Na visão do climatologista, o desmatamento é uma das causas de desastres e, no caso do Rio Grande do Sul, contribui para prejudicar o processo de escoamento das águas. Nobre comentou dos reflexos nas encostas, onde há construções irregulares.


“Temos mais de 3 milhões de brasileiros vivendo em áreas de altíssimo risco de deslizamento de encostas. De fato não tem como manter as populações em áreas de risco para a vida. Grande parte é pobre, então tem que haver investimento público”, concluiu.


Previsão de mais chuva


Segundo Nobre, embora em menor volume, ainda há previsão de chuvas no Rio Grande do Sul neste final de semana com a entrada de uma nova frente fria. A repetição das ocorrências mantém os rios e as áreas alagadas ainda com níveis elevados de água.

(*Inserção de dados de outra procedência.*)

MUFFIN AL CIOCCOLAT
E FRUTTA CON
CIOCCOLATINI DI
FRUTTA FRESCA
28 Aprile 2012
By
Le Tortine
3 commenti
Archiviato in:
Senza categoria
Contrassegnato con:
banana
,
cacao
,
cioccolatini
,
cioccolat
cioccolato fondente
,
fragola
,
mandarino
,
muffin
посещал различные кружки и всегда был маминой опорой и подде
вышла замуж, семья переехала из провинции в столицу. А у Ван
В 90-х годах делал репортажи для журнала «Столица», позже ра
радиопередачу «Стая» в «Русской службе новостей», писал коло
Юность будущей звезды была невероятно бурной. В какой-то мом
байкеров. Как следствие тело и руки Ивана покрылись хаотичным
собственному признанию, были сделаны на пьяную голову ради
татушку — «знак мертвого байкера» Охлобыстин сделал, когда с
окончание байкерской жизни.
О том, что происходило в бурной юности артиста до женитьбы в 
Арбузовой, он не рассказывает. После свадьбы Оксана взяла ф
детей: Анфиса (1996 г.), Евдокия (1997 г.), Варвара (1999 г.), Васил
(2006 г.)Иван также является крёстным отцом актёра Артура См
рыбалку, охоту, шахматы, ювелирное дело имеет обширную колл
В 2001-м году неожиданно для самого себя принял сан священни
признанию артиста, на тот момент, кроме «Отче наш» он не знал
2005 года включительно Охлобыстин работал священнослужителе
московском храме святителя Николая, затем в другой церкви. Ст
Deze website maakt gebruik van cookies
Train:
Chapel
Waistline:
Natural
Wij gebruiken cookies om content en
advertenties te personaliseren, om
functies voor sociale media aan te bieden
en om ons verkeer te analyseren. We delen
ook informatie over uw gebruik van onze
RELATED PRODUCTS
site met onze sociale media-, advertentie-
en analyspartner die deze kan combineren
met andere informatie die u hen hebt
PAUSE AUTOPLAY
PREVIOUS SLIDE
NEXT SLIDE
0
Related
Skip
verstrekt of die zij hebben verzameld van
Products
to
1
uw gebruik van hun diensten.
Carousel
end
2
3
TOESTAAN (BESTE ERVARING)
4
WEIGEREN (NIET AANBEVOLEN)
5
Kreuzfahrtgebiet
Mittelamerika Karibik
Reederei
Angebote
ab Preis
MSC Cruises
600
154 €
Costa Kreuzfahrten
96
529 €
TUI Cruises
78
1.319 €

“As previsões meteorológicas não indicam uma chuva na quantidade que caiu na semana passada, mas, ainda assim, o desastre continua e pode levar uma semana para o nível das regiões inundadas baixar”, contou.


Outro fator que influencia é a posição do vento que se dirige do oceano para a parte terrestre ou se movimenta da Argentina saindo de sudoeste para noroeste. Nesses casos, conforme Nobre, o escoamento da água da Lagoa dos Patos fica prejudicado por diminuir o fluxo e acaba mantendo o nível elevado e as enchentes em Porto Alegre e regiões próximas. “As estimativas são na faixa de 100 a 150 mm. Isso é bem menos do que caiu na semana passada de 700 a 800 mm”, completou.